Quel délai d'attente un agent IA doit-il utiliser pour les outils d'API ?
Donnez une échéance à l'outil, mais faites-la plus courte que le budget global de la tâche de l'agent afin de lui laisser le temps de vérifier et de signaler le résultat. La bonne valeur dépend de l'opération et de sa latence habituelle.
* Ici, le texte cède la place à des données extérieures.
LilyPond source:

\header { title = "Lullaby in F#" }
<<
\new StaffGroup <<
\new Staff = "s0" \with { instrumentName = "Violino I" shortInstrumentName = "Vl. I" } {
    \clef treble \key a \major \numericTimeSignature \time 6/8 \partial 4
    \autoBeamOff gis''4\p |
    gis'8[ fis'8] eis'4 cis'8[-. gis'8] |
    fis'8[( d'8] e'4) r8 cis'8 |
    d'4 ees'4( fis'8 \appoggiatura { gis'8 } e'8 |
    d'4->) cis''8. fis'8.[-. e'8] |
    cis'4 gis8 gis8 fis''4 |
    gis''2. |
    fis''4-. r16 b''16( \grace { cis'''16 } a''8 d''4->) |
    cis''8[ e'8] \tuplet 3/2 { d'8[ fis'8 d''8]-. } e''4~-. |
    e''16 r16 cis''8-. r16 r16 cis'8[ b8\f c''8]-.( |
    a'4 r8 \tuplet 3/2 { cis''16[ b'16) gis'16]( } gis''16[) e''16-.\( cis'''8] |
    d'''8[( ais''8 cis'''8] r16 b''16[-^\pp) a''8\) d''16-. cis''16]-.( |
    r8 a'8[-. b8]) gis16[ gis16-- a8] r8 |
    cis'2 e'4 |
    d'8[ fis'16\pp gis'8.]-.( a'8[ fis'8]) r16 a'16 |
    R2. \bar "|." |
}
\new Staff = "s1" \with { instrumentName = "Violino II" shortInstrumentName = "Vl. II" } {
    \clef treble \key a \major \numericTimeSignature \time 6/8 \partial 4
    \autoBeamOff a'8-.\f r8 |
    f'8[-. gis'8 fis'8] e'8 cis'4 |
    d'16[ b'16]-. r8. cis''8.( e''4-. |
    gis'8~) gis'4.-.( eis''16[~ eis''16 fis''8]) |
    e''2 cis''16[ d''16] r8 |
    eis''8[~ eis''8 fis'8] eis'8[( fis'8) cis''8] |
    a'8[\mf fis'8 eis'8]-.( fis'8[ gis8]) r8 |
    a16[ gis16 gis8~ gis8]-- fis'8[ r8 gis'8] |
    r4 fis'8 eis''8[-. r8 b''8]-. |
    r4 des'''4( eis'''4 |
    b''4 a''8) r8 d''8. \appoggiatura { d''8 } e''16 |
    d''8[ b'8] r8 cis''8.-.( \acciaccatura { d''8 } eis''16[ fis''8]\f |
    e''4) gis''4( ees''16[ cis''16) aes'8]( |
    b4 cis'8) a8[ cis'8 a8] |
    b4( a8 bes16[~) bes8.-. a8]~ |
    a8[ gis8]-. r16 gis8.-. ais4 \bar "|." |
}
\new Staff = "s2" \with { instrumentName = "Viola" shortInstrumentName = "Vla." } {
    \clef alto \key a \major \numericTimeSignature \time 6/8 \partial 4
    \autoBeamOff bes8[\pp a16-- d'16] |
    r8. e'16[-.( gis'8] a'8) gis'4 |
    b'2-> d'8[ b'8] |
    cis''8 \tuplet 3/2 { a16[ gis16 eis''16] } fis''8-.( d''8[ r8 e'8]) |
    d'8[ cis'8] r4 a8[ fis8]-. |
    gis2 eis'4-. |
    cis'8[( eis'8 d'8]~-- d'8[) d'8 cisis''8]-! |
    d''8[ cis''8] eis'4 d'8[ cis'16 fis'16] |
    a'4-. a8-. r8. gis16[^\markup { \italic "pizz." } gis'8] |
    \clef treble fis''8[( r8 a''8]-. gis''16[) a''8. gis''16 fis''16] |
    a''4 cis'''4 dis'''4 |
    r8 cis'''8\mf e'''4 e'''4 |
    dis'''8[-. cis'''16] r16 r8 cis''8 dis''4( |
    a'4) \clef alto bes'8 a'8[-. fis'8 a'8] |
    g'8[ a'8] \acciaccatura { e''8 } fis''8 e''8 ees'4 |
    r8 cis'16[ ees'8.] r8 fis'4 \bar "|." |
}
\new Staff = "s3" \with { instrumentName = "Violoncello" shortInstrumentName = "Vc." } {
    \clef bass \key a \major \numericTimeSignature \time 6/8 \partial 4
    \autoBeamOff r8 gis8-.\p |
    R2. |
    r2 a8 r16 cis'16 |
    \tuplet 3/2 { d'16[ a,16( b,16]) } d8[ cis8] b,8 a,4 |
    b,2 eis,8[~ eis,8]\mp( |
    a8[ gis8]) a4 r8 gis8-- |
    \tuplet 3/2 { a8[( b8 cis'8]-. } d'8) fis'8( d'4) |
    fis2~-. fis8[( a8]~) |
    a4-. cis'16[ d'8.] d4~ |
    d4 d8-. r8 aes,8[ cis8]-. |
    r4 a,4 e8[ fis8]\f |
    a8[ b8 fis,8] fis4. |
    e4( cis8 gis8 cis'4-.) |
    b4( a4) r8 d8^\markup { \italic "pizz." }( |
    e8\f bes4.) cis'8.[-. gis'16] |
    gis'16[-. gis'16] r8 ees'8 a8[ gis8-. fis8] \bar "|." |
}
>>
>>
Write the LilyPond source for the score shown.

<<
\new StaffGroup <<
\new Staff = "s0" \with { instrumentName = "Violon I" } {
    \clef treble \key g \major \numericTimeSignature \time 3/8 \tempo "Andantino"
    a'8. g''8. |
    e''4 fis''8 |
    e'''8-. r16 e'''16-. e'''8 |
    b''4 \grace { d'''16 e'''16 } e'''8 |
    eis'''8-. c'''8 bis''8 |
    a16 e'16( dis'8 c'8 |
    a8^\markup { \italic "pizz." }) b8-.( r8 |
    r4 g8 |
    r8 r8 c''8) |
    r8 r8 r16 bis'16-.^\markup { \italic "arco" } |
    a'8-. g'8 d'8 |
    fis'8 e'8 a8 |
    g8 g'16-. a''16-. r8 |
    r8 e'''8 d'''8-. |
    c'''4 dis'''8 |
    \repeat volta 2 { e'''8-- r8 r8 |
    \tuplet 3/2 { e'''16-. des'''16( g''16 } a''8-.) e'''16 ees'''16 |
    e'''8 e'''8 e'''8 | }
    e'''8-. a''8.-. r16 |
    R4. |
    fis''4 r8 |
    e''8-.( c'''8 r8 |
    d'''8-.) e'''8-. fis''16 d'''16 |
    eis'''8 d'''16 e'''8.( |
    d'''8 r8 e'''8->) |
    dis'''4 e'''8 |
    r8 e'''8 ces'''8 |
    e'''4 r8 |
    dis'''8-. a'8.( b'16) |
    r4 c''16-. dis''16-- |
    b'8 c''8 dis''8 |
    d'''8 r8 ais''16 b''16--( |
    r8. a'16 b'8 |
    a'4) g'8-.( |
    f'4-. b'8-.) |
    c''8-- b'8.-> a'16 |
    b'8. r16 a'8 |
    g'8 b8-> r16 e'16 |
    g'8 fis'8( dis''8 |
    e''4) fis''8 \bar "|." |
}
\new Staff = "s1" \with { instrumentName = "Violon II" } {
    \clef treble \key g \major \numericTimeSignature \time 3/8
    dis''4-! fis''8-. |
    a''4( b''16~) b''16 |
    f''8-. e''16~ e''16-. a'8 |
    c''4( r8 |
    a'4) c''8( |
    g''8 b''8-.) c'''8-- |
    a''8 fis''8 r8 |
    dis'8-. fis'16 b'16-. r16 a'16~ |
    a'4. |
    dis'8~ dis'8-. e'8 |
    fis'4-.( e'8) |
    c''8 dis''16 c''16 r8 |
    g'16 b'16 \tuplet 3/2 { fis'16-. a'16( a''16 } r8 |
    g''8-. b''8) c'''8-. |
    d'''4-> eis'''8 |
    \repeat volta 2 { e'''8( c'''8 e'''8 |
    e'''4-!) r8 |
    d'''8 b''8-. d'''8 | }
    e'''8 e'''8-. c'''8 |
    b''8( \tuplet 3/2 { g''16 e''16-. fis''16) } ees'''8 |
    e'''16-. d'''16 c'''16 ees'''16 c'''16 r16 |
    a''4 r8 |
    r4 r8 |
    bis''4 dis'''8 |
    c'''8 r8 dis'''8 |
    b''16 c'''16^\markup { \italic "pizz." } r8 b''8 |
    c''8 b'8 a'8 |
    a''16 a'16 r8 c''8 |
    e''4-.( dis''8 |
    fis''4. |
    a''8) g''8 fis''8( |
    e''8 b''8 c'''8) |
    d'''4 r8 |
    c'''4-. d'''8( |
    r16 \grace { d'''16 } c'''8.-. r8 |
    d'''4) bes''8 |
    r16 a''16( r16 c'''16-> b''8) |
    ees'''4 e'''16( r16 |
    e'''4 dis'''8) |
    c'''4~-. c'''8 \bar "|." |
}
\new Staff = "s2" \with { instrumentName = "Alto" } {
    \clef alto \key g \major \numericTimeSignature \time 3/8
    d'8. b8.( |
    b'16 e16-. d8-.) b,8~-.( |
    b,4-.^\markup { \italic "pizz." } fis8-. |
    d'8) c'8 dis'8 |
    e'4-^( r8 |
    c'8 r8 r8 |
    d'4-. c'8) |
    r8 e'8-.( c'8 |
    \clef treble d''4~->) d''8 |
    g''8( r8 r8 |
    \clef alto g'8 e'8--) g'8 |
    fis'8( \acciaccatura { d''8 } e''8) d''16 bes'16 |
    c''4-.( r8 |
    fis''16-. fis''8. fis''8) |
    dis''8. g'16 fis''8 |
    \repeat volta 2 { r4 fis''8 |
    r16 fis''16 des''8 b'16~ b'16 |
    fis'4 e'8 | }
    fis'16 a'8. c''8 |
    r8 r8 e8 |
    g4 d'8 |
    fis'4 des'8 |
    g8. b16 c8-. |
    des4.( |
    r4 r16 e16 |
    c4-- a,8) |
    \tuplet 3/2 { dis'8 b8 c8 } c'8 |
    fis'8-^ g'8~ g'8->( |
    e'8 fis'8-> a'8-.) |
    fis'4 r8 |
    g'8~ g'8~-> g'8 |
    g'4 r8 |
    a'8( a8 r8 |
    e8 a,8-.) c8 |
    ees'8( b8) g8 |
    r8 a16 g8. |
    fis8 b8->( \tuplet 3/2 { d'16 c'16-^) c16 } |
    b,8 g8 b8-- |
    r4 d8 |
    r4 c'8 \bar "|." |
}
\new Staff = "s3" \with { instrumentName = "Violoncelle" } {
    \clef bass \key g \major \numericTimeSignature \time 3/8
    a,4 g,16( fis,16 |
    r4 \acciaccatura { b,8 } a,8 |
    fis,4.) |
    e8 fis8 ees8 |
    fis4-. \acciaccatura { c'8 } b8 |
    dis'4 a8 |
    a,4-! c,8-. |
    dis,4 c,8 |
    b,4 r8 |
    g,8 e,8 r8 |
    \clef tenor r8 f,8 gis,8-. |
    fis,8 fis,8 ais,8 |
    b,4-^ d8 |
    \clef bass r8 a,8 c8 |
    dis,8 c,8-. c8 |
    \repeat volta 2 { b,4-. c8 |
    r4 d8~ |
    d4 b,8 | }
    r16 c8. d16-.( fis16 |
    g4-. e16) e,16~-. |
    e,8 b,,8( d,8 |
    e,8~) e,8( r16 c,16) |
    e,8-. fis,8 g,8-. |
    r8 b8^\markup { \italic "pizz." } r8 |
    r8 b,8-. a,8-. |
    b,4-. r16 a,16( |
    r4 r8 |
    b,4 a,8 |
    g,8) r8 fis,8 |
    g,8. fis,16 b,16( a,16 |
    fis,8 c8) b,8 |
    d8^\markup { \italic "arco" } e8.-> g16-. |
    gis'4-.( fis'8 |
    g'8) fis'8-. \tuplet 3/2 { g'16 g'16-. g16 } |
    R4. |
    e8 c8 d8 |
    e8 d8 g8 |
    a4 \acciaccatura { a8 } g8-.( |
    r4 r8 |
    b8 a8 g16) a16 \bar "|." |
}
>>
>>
Utiliser le même délai pour les lectures, les déploiements et les migrations de base de données est une mauvaise pratique.
Les agents doivent-ils utiliser des identifiants de requête ou de corrélation ?
Utilisez l'identifiant d'opération du serveur lorsqu'il en fournit un, puis ajoutez également votre propre identifiant de corrélation aux requêtes et aux journaux. L'identifiant du serveur permet d'interroger ce service, tandis que le vôtre relie le plan de l'agent, l'autorisation, les tentatives et l'analyse ultérieure. Ne considérez pas un en-tête de traçage comme une garantie d'idempotence, sauf si l'API le précise.
Comment un agent doit-il signaler une issue inconnue à l'utilisateur ?
Renvoyez un résultat structuré indiquant une issue inconnue, plutôt que d'affirmer un échec ou une réussite. Incluez l'identifiant d'opération, la cible, le dernier état de transport connu et l'action précise nécessaire pour vérifier le résultat. Un agent doit suspendre un flux important lorsqu'il ne peut pas établir ce qui s'est passé.
Pourquoi les nouvelles tentatives automatiques sont-elles dangereuses pour les opérations d'écriture ?
Non. Les nouvelles tentatives peuvent dupliquer des paiements, des e-mails, des tickets, des déploiements et des commandes destructrices lorsque la première tentative a abouti mais que sa réponse a été perdue. Elles doivent être encadrées par des règles propres à l'opération, un mécanisme d'idempotence et un délai progressif limité.
Que faut-il enregistrer lorsqu'un appel d'outil d'agent expire ?
Conservez un enregistrement immuable de l'action tentée, de l'identité utilisée, de la session appelante, des horodatages et du résultat final de la vérification. Les journaux ne rendent pas une action ambiguë sûre, mais ils permettent de déterminer ce que l'agent a tenté et de révoquer une session encore active. Un enregistrement permettant de détecter les falsifications est particulièrement utile lorsque le processus d'origine s'est déjà arrêté.